EXCERPT PROVIDED Start Marker

## Revisiting `diabetes_num.csv`
You've already worked a bit with the `diabetes` and `diabetes_num` CSV files, but what else can you do with the file now that you've learned the magic known as `numpy`? Well that's what you're going to find out by doing this challenge!

#### Note:
The directions for this challenge aren't all contained at the top, they're written throughout in a step-by-step way to get you more acquainted with all of the different things that `numpy` can do (which ultimately will make your life a lot easier!)!

### STEP 1: Importing the necessary tools
First things first, import the necessary packages. After importing what you need, read in the diabetes CSV file. <br><br>
__Hint 1:__ There are two different ways that you can read in the file.<br>
__Hint 2:__ Make sure to use the `diabetes_num` CSV file, which contains only numeric values.

In [3]:
import numpy as np  # Using the np abbreviation will be helpful when you're repeatedly using this package later on!

In [7]:
data_file = "diabetes_num.csv"    # file name

# When reading in the file this way, remember to skip the header because it contains non-numeric (NAN) values.

EXCERPT PROVIDED End Marker
PROVIDED DATA Start Marker

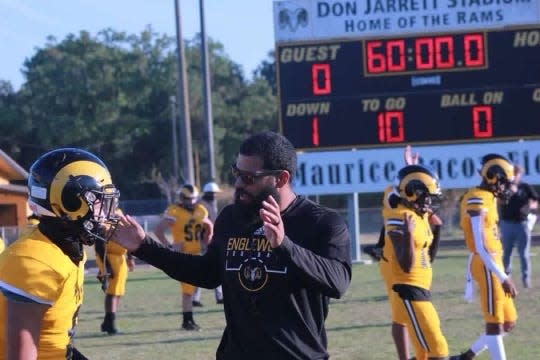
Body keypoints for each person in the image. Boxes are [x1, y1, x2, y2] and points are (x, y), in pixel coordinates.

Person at [113, 131, 352, 359]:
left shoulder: (322, 222)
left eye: (249, 178)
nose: (238, 184)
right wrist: (144, 246)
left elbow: (338, 281)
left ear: (281, 178)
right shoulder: (232, 218)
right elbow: (208, 273)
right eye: (236, 173)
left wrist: (283, 245)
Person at [0, 148, 120, 359]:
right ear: (68, 202)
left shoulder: (63, 244)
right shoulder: (35, 261)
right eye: (98, 201)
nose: (105, 213)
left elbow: (53, 338)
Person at [454, 154, 518, 360]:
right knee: (494, 323)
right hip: (486, 265)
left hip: (494, 262)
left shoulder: (489, 198)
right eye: (504, 182)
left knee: (508, 322)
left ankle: (467, 356)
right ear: (493, 177)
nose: (506, 188)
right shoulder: (477, 198)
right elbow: (480, 246)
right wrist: (503, 276)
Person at [385, 164, 448, 360]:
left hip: (421, 289)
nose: (429, 202)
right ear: (412, 192)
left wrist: (437, 231)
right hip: (409, 290)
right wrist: (408, 235)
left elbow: (428, 258)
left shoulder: (420, 218)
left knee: (425, 353)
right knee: (438, 350)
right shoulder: (399, 217)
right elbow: (406, 265)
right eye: (426, 196)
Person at [153, 183, 213, 331]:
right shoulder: (174, 211)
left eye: (193, 198)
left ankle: (189, 320)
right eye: (187, 198)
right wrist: (170, 246)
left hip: (197, 253)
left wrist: (207, 240)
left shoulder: (201, 210)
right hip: (183, 254)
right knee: (187, 290)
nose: (191, 201)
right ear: (181, 198)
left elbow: (208, 225)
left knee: (191, 289)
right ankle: (187, 321)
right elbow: (158, 229)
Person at [95, 208, 136, 335]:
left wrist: (130, 257)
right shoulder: (100, 216)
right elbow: (98, 244)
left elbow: (128, 236)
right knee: (112, 292)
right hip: (108, 255)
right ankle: (110, 323)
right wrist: (105, 266)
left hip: (120, 256)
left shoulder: (119, 213)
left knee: (118, 291)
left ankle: (107, 322)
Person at [500, 164, 539, 288]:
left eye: (517, 173)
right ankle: (506, 280)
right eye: (513, 173)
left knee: (524, 254)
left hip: (522, 224)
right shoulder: (504, 187)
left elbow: (535, 202)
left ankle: (526, 280)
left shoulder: (525, 187)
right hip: (507, 223)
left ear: (520, 174)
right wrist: (510, 193)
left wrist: (529, 206)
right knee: (506, 253)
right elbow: (499, 201)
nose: (515, 176)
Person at [194, 181, 224, 305]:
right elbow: (200, 227)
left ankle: (218, 296)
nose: (216, 195)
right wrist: (203, 242)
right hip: (204, 243)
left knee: (212, 268)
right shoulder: (202, 205)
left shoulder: (209, 204)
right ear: (210, 193)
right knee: (207, 269)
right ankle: (195, 298)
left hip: (209, 241)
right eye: (214, 193)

PROVIDED DATA End Marker

[EXERCISE OBJECTIVE]: Resume the numpy challenge on `diabetes_num.csv` after its final comment about skipping the header.

[EXERCISE RESULT]:
# Give the variable a useful name, you'll be using it often.
diabetes = np.genfromtxt(data_file, delimiter=",", skip_header=1)

In [9]:
# What does the data we read in look like? It's an array of arrays! (Multi-dimensional array!)
diabetes

array([[  2778.,    443.,    185., ...,     98.,     43.,     48.],
       [ 20313.,    404.,    206., ...,     88.,     38.,     39.],
       [ 12769.,    347.,    197., ...,     86.,     51.,     49.],
       ..., 
       [ 21357.,    122.,     82., ...,     80.,     41.,     45.],
       [ 15017.,    118.,     95., ...,     76.,     30.,     36.],
       [  1003.,     78.,     93., ...,     50.,     33.,     38.]])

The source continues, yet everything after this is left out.